Stored data ->
++++++

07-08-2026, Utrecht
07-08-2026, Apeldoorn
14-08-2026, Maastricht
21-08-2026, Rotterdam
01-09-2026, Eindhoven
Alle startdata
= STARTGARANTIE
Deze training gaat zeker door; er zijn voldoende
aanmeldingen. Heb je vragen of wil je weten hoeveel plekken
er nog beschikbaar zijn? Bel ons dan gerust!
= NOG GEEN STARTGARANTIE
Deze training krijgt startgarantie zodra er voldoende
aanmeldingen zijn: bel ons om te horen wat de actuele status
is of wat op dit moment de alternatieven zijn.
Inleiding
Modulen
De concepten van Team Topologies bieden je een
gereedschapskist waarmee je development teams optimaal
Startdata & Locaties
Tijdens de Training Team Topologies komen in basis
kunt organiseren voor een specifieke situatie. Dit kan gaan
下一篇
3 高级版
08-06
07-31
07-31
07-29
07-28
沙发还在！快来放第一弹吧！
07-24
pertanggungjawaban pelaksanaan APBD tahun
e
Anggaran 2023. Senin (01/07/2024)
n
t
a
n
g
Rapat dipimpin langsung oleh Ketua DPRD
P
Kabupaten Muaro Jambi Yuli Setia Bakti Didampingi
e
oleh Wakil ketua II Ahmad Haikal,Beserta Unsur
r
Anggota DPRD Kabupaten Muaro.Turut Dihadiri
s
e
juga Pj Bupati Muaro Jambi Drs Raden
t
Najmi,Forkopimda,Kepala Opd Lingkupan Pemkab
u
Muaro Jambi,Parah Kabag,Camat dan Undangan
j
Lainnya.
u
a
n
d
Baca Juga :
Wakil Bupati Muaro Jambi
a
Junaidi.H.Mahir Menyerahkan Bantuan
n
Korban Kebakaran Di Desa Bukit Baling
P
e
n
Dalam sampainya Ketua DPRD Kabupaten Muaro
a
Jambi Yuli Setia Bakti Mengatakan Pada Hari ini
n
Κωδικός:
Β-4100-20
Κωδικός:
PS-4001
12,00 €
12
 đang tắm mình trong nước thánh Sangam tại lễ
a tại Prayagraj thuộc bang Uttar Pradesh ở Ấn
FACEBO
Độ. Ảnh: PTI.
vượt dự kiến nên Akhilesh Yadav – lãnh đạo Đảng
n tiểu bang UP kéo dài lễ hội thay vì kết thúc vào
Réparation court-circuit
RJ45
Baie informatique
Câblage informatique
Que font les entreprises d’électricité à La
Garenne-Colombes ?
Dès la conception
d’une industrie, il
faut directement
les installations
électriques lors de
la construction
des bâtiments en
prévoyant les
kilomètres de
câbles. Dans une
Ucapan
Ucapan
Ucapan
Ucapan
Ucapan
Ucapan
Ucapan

++++++

Copy the material word for word, from its first line through the line containing "Startdata & Locaties", including both of these lines.

Output below ->
07-08-2026, Utrecht
07-08-2026, Apeldoorn
14-08-2026, Maastricht
21-08-2026, Rotterdam
01-09-2026, Eindhoven
Alle startdata
= STARTGARANTIE
Deze training gaat zeker door; er zijn voldoende
aanmeldingen. Heb je vragen of wil je weten hoeveel plekken
er nog beschikbaar zijn? Bel ons dan gerust!
= NOG GEEN STARTGARANTIE
Deze training krijgt startgarantie zodra er voldoende
aanmeldingen zijn: bel ons om te horen wat de actuele status
is of wat op dit moment de alternatieven zijn.
Inleiding
Modulen
De concepten van Team Topologies bieden je een
gereedschapskist waarmee je development teams optimaal
Startdata & Locaties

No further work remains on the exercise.